VOCÊ VIVERIA TUDO OUTRA VEZ AO LADO DELE?
Sim. Apesar das dores foi uma vida maravilhosa ao lado dele. Viajamos muito e conhecemos lugares lindos, tanto no Brasil quanto em outros países. Meu companheiro só me fez bem na vida e me tornou muito feliz. Graças a ele conheci grandes nomes do meio artístico como, por exemplo, Sergio Reis que esteve há pouco tempo em Guaxupé. Mesmo eu estando mudada e com os cabelos brancos, do alto do palco Sérgio me reconheceu no meio da multidão e cantou me jogando beijos e colocando diversas vezes a mão sobre o coração. Até que, o assessor da prefeitura, Paulo Rogério, veio até mim e disse que, a pedido do cantor, era para eu ir esperá-lo no camarim. Foi um reencontro emocionante com o Serjão e sua esposa que também se lembrou de mim. Choramos muito e Sérgio só me falou coisas maravilhosas sobre o Oscar chamando-o de irmão e reconhecendo seu valor como colega e artista. Revivemos momentos muito significativos sobre o Oscar. Portanto, eu posso falar e afirmar que conheci e tive e continuo tendo um amor verdadeiro. Por essa razão digo que entre o Oscar e eu aconteceu um reencontro de almas gêmeas. A ele só tenho o que agradecer. Tenho convicção de que, no lugar onde está, olha muito por mim. Confesso que ficar sem o Oscar foi uma perda totalmente irreparável. Inicialmente eu visitava todos os dias sua sepultura.
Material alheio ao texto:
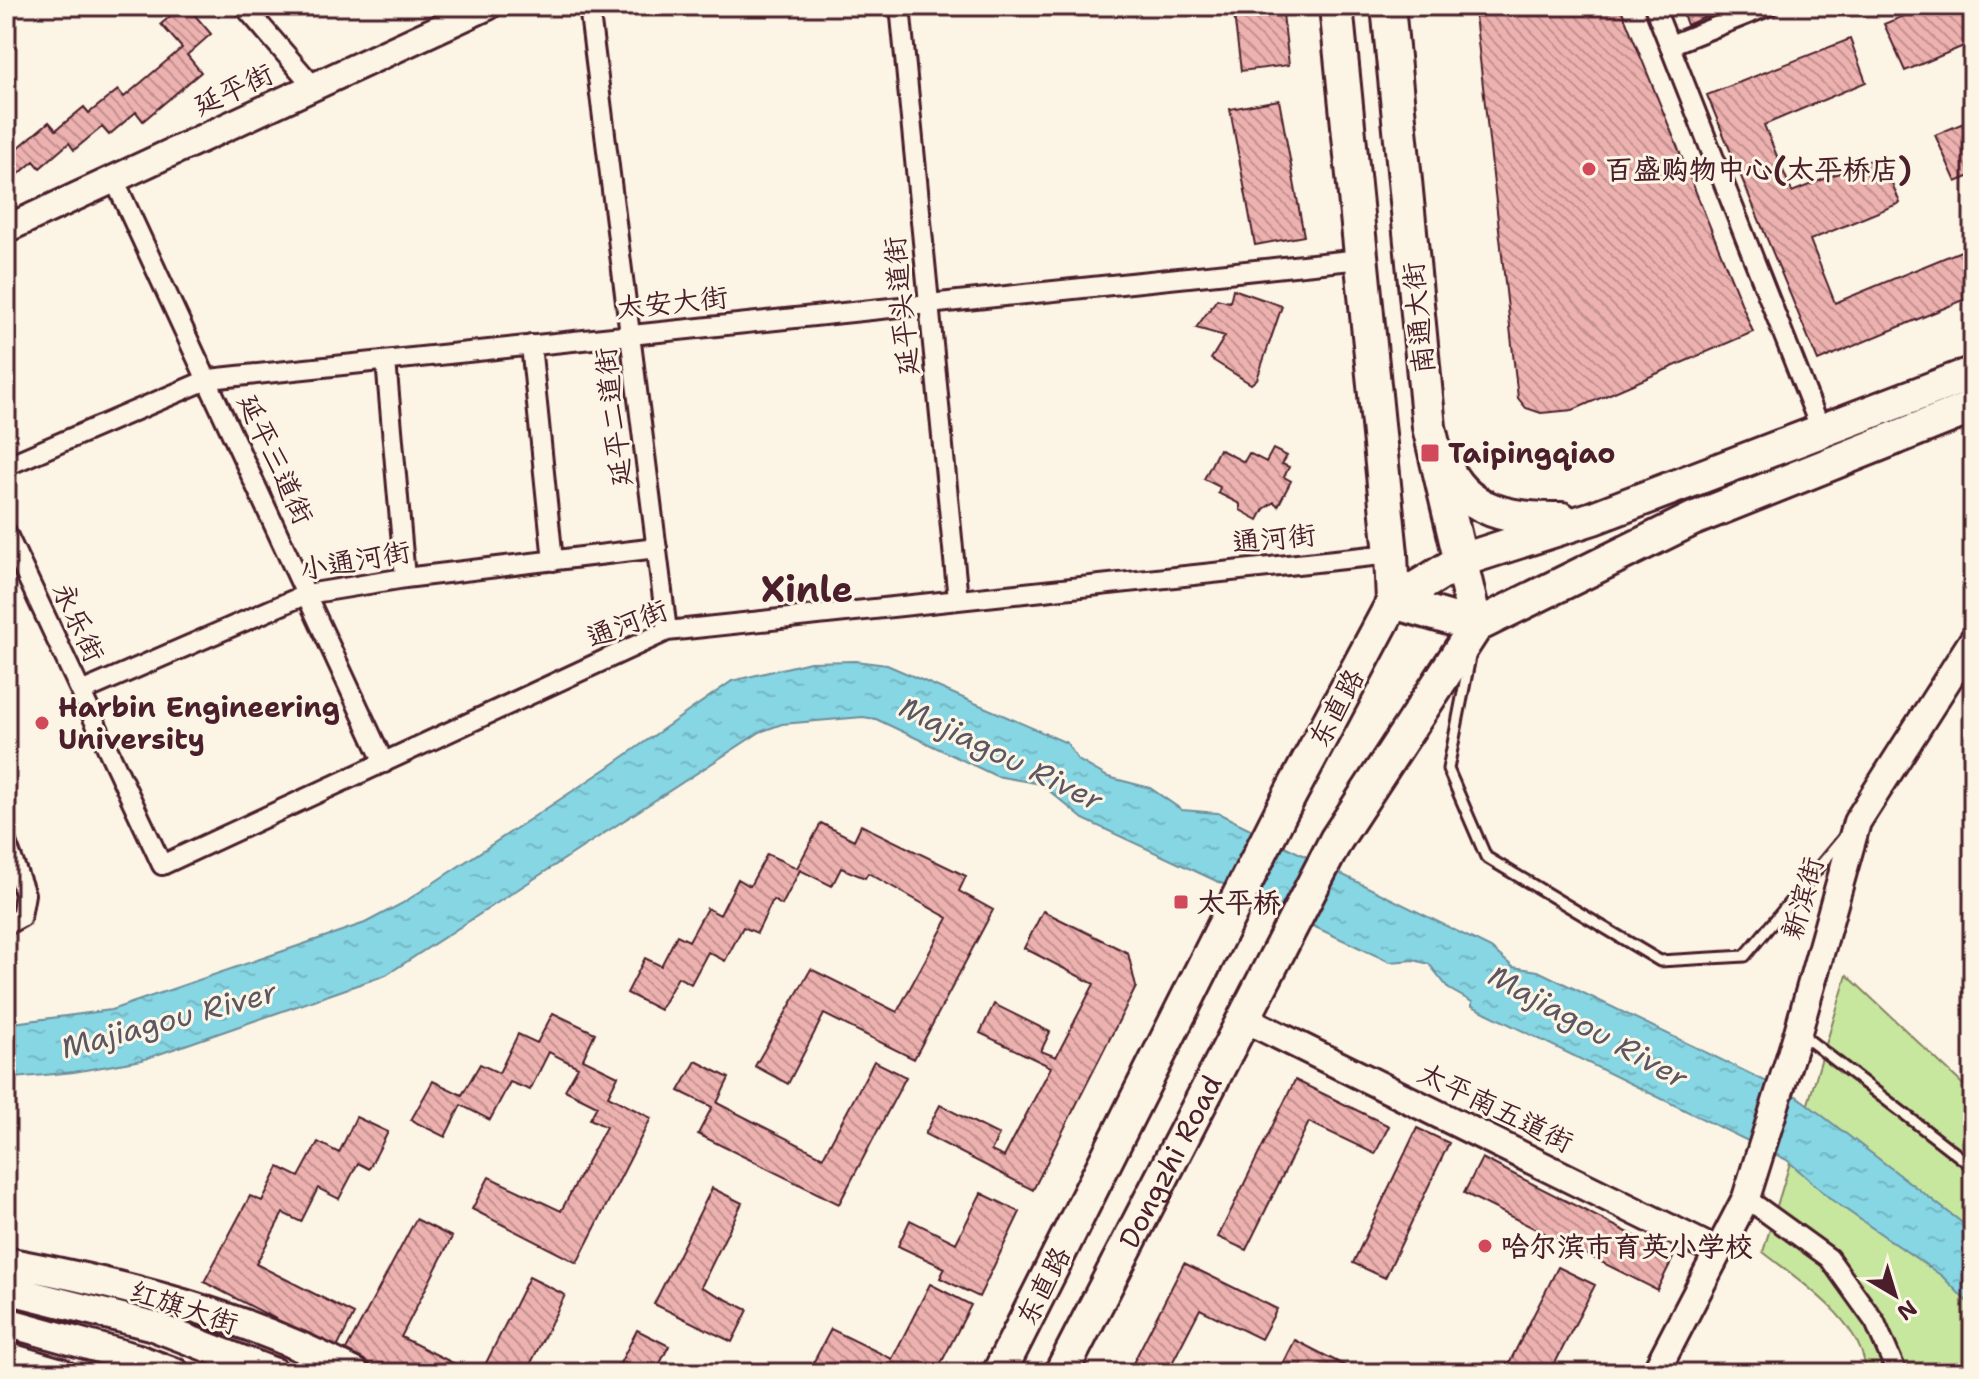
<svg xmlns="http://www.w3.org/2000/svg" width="1979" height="1379" font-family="'Shantell Sans','LXGW WenKai TC',sans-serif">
	<defs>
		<pattern id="water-ripples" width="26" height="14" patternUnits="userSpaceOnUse" patternTransform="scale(2)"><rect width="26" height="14" fill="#86d6e3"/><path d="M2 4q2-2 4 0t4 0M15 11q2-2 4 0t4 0" fill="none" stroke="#75b7c3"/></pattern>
		<pattern id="building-back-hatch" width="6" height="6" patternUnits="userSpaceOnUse" patternTransform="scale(2)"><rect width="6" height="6" fill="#edb2af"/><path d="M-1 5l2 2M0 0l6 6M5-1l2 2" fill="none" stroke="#c2908f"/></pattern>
	</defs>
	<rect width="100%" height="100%" fill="#fcf5e5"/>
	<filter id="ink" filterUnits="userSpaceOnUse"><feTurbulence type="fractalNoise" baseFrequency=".0125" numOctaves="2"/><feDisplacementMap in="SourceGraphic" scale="16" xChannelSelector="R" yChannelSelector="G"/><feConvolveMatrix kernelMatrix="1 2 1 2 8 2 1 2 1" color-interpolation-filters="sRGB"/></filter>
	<g filter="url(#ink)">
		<path fill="#c7e69e" stroke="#888264" stroke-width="2" d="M1847,975L1973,1094V1373H1866C1863,1321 1801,1282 1763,1252Z"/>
		<path fill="url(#water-ripples)" stroke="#6e8d99" stroke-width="2" d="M855,661L887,665L1067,743L1078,760L1108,777L1150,788L1182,810L1218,813L1491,948L1513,967L1538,971L1798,1097L1973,1231V1308L1942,1276L1832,1200L1787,1160L1472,1006V1002L1449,989L1429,964L1414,960L1390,962L1083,819L1041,784L996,776L876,719L863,717L782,724L760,732L386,975L142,1060L74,1072L6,1079V1024L111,1010L365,923L403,903L606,769L732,681L810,662Z"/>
		<path fill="url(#building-back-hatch)" stroke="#4a1f2b" stroke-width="2" d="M182,6H187L211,34L187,55L201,72L143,121L136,112L109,135L102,127L74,150L69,143L40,168L34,161L6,185V145L12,140L18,148L49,122L56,130L84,107L89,113L118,90L124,97L182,48L161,24Z
			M1233,6H1282L1289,65L1241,71Z
			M1474,6H1620L1753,332L1573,410L1541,413L1526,408L1518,398Z
			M1680,6H1730L1687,25Z
			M1928,6H1973V42L1905,71L1884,24Z
			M1850,39L1866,82L1764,125L1792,192L1881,156L1900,203L1810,240L1835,303L1973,246V296L1818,361L1707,95Z
			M1279,100L1304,236L1255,245L1230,109Z
			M1973,119V175L1956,182L1935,135Z
			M1233,289L1282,306L1257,379L1251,384L1211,359L1225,336L1196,328L1217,299L1230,302Z
			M1219,449L1244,462L1249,453L1266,462L1273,449L1287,456L1282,464L1289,467L1284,477L1291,481L1278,506L1274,502L1264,509L1258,520L1240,510V504L1218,493L1220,487L1204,479Z
			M821,823L854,840L861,825L966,876L959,891L993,910L914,1059L824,1014L788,1084L755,1066L811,969L897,1012L948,918L868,873L865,878L841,868L832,886L800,870L782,905L773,900L757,933L743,927L725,961L708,952L691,984L678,977L660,1010L627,993L645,958L661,966L677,935L689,941L707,908L720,915L738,879L750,886L767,854L797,868Z
			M1043,911L1128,953L1136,987L1033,1190L925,1134L940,1105L999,1135L991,1151L1004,1157L1051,1067L980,1033L994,1004L1050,1032L1041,1051L1056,1057L1094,984L1024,948Z
			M553,1013L595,1033L583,1059L618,1076L608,1096L651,1118L577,1263L472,1209L489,1177L561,1211L606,1127L590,1119L597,1106L565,1090L578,1067L549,1052L530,1090L510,1082L490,1120L461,1105L445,1137L411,1120L433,1081L462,1095L480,1064L499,1073L518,1034L537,1043Z
			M696,1061L729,1078L717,1103L823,1157L874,1061L906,1077L839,1204L698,1134L712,1107L679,1091Z
			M1295,1080L1389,1126L1375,1154L1309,1122L1246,1250L1218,1237Z
			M356,1117L388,1132L369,1169L358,1163L339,1199L318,1188L301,1222L283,1213L256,1264L354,1314L336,1350L204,1282L250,1196L262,1201L279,1167L299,1177L318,1142L339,1153Z
			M1417,1128L1449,1143L1385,1278L1353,1263Z
			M1482,1158L1674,1256L1657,1290L1464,1193Z
			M712,1188L742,1203L701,1287L748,1310L732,1342L654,1304Z
			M981,1193L1020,1212L979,1297L940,1278L945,1268L898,1246L910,1220L956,1243Z
			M416,1219L452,1237L401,1337L473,1373H386L345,1352Z
			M1184,1263L1277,1309L1261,1339L1200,1309L1167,1373H1128Z
			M1558,1267L1595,1285L1550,1373H1504Z
			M529,1277L565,1295L526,1373H481Z
			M930,1284L971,1305L936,1373H828L812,1365L831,1329L892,1359Z
			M637,1330L669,1346L655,1373H615Z
			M1295,1340L1359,1373H1290L1281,1368Z"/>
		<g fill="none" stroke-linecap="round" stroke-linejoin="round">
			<g stroke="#4a1f2b" stroke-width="15">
				<path id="lane" d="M1470,657L1448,769L1486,857L1660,961L1745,956L1844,837
					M1801,1034L1973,1167"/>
			</g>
			<g stroke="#4a1f2b" stroke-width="24">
				<path id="street" d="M244,6L314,87
					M589,6L667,631
					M900,6L958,600
					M1654,6L1821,430
					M1670,45L1768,6
					M114,179L384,763
					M531,345L553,561
					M386,361L405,578
					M6,466L209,379L1361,259
					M6,532L162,865L667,631L1391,554
					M81,692L307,594L405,578L657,548
					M6,842L25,894L21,917L6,925
					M1746,1198L1829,1258L1875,1322L1897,1373"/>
			</g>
			<g stroke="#4a1f2b" stroke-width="32">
				<path id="secondary" d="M6,229L488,6
					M1245,1019L1718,1252
					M1655,1373L1746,1198L1798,1032L1857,822L1973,640"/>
			</g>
			<g stroke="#4a1f2b" stroke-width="34">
				<path id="primary" d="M6,1262C125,1284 247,1316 355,1373
					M6,1289L150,1325L275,1373
					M6,1322L135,1358L175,1373
					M6,1357L61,1373"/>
			</g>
			<g stroke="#4a1f2b" stroke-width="38">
				<g id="highway">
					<path d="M1336,6L1391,554L1393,602"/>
					<path d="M1388,6L1429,427L1476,626"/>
					<path d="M1444,462C1463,513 1514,520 1562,519"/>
					<path d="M1393,602L1476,626"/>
					<path d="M999,1373L1281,812L1393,602L1462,560L1593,518L1973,373"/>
					<path id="s1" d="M1061,1373L1336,840L1476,626L1693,519L1973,407"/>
				</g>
			</g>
			<use href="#lane" stroke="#fcf5e5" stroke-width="9"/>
			<use href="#street" stroke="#fcf5e5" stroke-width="18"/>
			<use href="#secondary" stroke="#fcf5e5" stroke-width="26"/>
			<use href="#primary" stroke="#fcf5e5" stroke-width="28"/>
			<use href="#highway" stroke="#fcf5e5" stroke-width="32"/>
		</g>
	</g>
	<g fill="#d1495b" stroke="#fcf5e5" stroke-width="3">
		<circle cx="1589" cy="169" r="8"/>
		<rect x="1420" y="443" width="20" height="20" rx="4"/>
		<circle cx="42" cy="723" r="8"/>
		<rect x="1173" y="894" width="16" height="16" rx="4"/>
		<circle cx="1485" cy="1246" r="8"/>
	</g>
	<g text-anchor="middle" stroke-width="6" stroke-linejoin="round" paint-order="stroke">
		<g font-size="28" fill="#4a1f2b" stroke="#fcf5e5">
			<text transform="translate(233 89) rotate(-25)" y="10">延平街</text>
			<text transform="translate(672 302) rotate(-6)" y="10">太安大街</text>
			<text transform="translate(901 306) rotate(-96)" y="10">延平头道街</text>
			<text transform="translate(1418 318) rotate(-96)" y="10">南通大街</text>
			<text transform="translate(613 417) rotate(-97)" y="10">延平二道街</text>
			<text transform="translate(276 459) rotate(65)" y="10">延平三道街</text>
			<text transform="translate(1274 538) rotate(-6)" y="10">通河街</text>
			<text transform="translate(355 560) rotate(-10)" y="10">小通河街</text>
			<text transform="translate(79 622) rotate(65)" y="10">永乐街</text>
			<text transform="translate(627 623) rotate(-21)" y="10">通河街</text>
			<text transform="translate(1336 708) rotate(-62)" y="10">东直路</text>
			<text transform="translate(1802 898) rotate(-74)" y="10">新滨街</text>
			<text transform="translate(1496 1107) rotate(26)" y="10">太平南五道街</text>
			<text dy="10" stroke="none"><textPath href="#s1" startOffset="238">Dongzhi Road</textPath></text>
			<text transform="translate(1043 1286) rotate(-63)" y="10">东直路</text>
			<text transform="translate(184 1307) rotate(18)" y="10">红旗大街</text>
		</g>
		<g font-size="28" font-weight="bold" fill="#4a1f2b" stroke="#fcf5e5" text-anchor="start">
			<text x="1605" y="179">百盛购物中心(太平桥店)</text>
			<text x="1448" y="463">Taipingqiao</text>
			<text x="58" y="717">Harbin Engineering<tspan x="58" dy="32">University</tspan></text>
			<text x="1197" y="912">太平桥</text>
			<text x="1501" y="1256">哈尔滨市育英小学校</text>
		</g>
		<g font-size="30" font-style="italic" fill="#5c5662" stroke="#fcf5e5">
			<text transform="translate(1001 754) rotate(26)" y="10">Majiagou River</text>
			<text transform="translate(169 1020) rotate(-15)" y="10">Majiagou River</text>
			<text transform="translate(1588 1027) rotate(29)" y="10">Majiagou River</text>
		</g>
		<g font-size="36" font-weight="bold" fill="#4a1f2b" stroke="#fcf5e5">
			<text x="807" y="602">Xinle</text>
		</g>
	</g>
	<rect width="1979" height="1379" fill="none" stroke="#fcf5e5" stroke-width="32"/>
	<rect x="16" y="16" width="1947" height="1347" fill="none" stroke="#4a1f2b" stroke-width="3" filter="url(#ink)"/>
	<g transform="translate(1895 1295) rotate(142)" stroke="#fcf5e5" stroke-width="6" paint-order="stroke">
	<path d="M0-6L14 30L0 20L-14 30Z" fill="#4a1f2b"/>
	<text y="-12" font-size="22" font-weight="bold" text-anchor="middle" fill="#4a1f2b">N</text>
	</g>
</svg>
Uma busca inútil de sua companhia. Tanto que, há anos que não vou mais lá. E foi graças ao trabalho que eu consegui sair de uma forte depressão. Fiz de tudo para superar a tristeza pensando no quanto ele gostaria que eu ficasse bem. Lutei contra mim mesma. Não me esqueço dele um dia sequer, mas por amor a ele eu superei a imensa dor. Flávio Cavalcanti sempre nos convidava para jantar em seu apartamento no Jardim Europa e dizia: “Oscar, a maior riqueza do mundo é esse amor que eu vejo entre você e a Izildinha”. O apresentador passava horas pesquisando cantores para passar para o Oscar a fim de que ele pudesse ensaiar e imitá-los com uma perfeição ímpar.
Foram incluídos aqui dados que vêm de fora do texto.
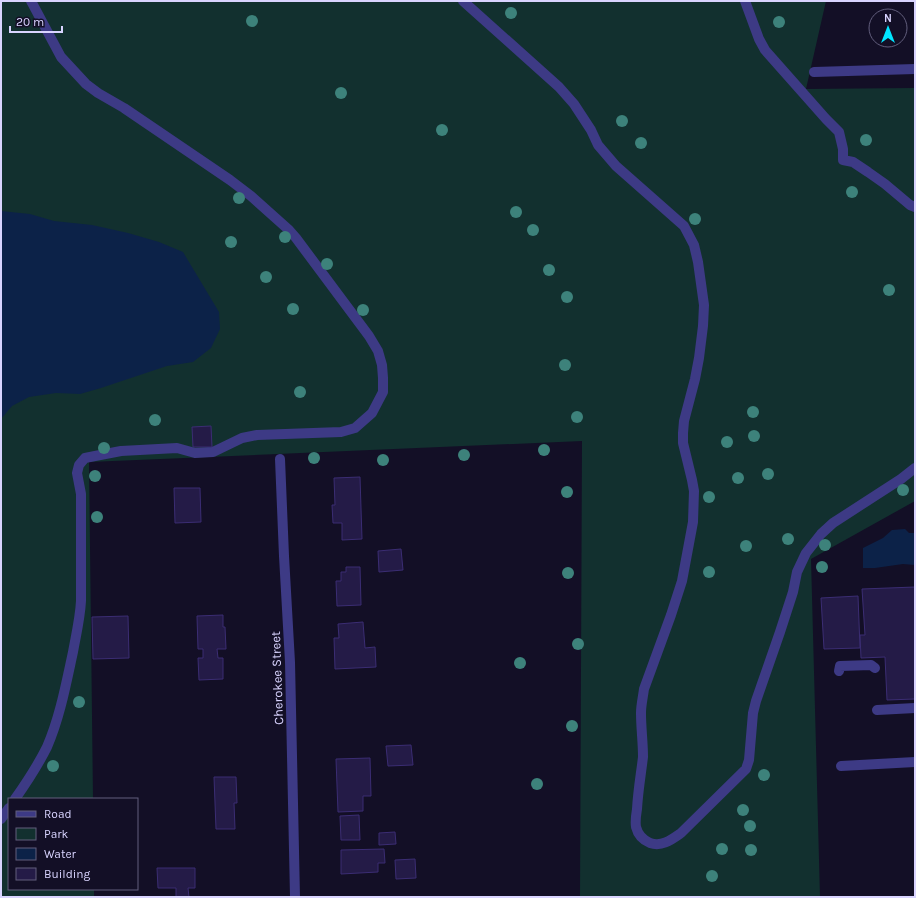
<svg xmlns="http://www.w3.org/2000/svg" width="916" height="898" font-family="Karla,sans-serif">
	<rect width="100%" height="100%" fill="#130f26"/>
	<path fill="#12302f" d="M1,1H826L806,89L915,88V501L811,559L820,897H580L582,441L89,462L93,799H9V889H94V897H1Z"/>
	<g fill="#0c2248">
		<path d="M1,211L30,214L54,221L92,225L128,233L159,242L183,252L219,312L220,329L211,348L193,362L167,366L101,388L80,394L56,393L29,397L12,406L1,419Z"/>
		<path d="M905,529L909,533H915V565L903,564L875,568H863V548L883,538L892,530Z"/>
	</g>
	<g fill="#241b47" stroke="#3b2d73">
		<path d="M211,426L212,447H193L192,427Z"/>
		<path d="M360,477L362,539L342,540V523H333L332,505H335L334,478Z"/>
		<path d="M174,488H200L201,522L175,523Z"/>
		<path d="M401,549L403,570L379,572L378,551Z"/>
		<path d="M346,567H360L361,605L337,606L336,581H341V572H346Z"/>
		<path d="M915,587V699L887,700L885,657L861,658L860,635H865L862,589Z"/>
		<path d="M858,596L860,648L824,649L821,598Z"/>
		<path d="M223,615V627H225L226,649H217L218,658H223V679L199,680L198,658H203V649H198L197,616Z"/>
		<path d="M128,616L129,658L93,659L92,617Z"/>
		<path d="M363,622L365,648L375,647L376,667L335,669L334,638H339L338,624Z"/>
		<path d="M411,745L413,765L388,766L386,746Z"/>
		<path d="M370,758L371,796H363V811L338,812L336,759Z"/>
		<path d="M214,777H236L237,803H234L235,829H216Z"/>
		<path d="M359,815L360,840H341L340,816Z"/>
		<path d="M395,832L396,844L379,845V833Z"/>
		<path d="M384,849L385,863H378V872L341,874V850Z"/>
		<path d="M415,859L416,878L396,879L395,860Z"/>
		<path d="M157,868H195V888H188L189,897H176V888H158Z"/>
	</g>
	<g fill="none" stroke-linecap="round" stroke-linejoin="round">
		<g stroke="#3d3a85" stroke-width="10">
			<path d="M463,1L559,87L574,104L591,130L598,145L616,166L684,226L694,245L698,262L704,305L703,326L699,358L695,379L684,421L683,433V443L692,480L694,491L693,522L682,581L671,615L644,689C643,697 641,705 641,713C641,728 643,742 643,757C641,774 638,791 637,809C636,815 635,821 636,827C638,835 643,840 650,843C662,847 671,840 681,833L746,769L749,760L753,713L756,701L780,632L793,592L797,572L806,553L821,534L833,523L901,479L915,468"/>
			<path d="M745,1L759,39L765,50L826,119L839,132L843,149V160L853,162L868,172L885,184L910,205L915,207"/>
			<path d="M839,671L840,666L871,665L875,668"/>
			<path d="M877,710L915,708"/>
			<path d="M841,766L915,762"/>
			<path d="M15,799C27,782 38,765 47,747C60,717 66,684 73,652C76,635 80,619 81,601V494L77,473L79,465L85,458L95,456L121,451L177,448L195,453L213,452L242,438L257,435L341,432L355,428L372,413L383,392V378L382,365L378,351L369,336L296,238L289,230L251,196L230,180L124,108L98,93L86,84L61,57L31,1"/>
			<path d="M1,819L9,808"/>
		</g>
		<g stroke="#3d3a85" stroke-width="10">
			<path d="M814,72L915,69"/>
			<path d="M280,459L284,556L290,662L295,897"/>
		</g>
	</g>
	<g fill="#3d827b">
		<circle cx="511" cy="13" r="6"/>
		<circle cx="252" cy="21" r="6"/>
		<circle cx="779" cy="22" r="6"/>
		<circle cx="341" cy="93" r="6"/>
		<circle cx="622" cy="121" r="6"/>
		<circle cx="442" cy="130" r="6"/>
		<circle cx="866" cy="140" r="6"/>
		<circle cx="641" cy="143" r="6"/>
		<circle cx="852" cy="192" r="6"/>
		<circle cx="239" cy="198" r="6"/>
		<circle cx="516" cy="212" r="6"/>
		<circle cx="695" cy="219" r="6"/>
		<circle cx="533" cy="230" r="6"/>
		<circle cx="285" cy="237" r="6"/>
		<circle cx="231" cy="242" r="6"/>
		<circle cx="327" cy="264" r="6"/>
		<circle cx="549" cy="270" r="6"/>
		<circle cx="266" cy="277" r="6"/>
		<circle cx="889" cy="290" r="6"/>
		<circle cx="567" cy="297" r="6"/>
		<circle cx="293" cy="309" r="6"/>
		<circle cx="363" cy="310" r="6"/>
		<circle cx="565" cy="365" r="6"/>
		<circle cx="300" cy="392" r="6"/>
		<circle cx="753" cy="412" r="6"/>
		<circle cx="577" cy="417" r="6"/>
		<circle cx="155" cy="420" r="6"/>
		<circle cx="754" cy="436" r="6"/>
		<circle cx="727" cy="442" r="6"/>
		<circle cx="104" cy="448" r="6"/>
		<circle cx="544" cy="450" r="6"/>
		<circle cx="464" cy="455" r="6"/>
		<circle cx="314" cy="458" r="6"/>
		<circle cx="383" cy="460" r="6"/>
		<circle cx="768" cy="474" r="6"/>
		<circle cx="95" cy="476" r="6"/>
		<circle cx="738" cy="478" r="6"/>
		<circle cx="903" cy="490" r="6"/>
		<circle cx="567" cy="492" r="6"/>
		<circle cx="709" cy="497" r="6"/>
		<circle cx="97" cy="517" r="6"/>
		<circle cx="788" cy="539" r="6"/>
		<circle cx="825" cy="545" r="6"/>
		<circle cx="746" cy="546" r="6"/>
		<circle cx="822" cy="567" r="6"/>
		<circle cx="709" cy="572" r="6"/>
		<circle cx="568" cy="573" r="6"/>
		<circle cx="578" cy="644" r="6"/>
		<circle cx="520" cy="663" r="6"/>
		<circle cx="79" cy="702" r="6"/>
		<circle cx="572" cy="726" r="6"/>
		<circle cx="53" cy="766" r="6"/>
		<circle cx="764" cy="775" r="6"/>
		<circle cx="537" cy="784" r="6"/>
		<circle cx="743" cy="810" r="6"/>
		<circle cx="750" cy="826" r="6"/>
		<circle cx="722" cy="849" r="6"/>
		<circle cx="751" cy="850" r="6"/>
		<circle cx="712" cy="876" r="6"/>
	</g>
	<g text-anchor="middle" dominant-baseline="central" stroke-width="3.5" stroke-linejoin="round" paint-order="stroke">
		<g font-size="13" fill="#d9d4ff" stroke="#130f26">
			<text transform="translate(277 678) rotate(-92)">Cherokee Street</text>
		</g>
	</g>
	<rect width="916" height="898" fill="none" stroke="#d9d4ff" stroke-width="4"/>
	<rect x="8" y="798" width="130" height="92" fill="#130f26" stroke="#625e7d"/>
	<rect x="16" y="811" width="20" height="6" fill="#3d3a85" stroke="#625e7d"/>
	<text x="44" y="818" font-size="12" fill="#d9d4ff">Road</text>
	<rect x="16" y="828" width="20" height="12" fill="#12302f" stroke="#625e7d"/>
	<text x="44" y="838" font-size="12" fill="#d9d4ff">Park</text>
	<rect x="16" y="848" width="20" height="12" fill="#0c2248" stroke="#625e7d"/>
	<text x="44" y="858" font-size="12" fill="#d9d4ff">Water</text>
	<rect x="16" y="868" width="20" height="12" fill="#241b47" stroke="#625e7d"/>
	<text x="44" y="878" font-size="12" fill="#d9d4ff">Building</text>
	<g transform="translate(888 28)"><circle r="19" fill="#130f26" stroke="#625e7d"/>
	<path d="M0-3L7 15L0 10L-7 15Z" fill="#00e5ff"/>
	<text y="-6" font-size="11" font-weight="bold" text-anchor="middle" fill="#d9d4ff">N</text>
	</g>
	<path d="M10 26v6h52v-6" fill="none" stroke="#d9d4ff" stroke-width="2"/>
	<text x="16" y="26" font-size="12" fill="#d9d4ff" stroke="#130f26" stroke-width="3" paint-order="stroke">20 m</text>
</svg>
Nota da Revista: A pedido da própria Izilda Varriano, as palavras abaixo foram acrescentadas à entrevista: “Rosângela, no lugar onde está, tenho certeza de que Oscar está muito feliz por essa oportunidade de eu poder contar um pouco sobre a nossa história. Está feliz, também, por alguém como você ter se lembrado dele revivendo sua vida nesta matéria. Obrigada a você e à Revista Mídia por mostrarem quem ele realmente foi e que há de permanecer para sempre nas lembranças e nos corações de todos os que tiveram a divina bênção de tê-lo conhecido. Obrigada amiga.” (Izilda Varriano)
Que história linda. Adorei a leitura.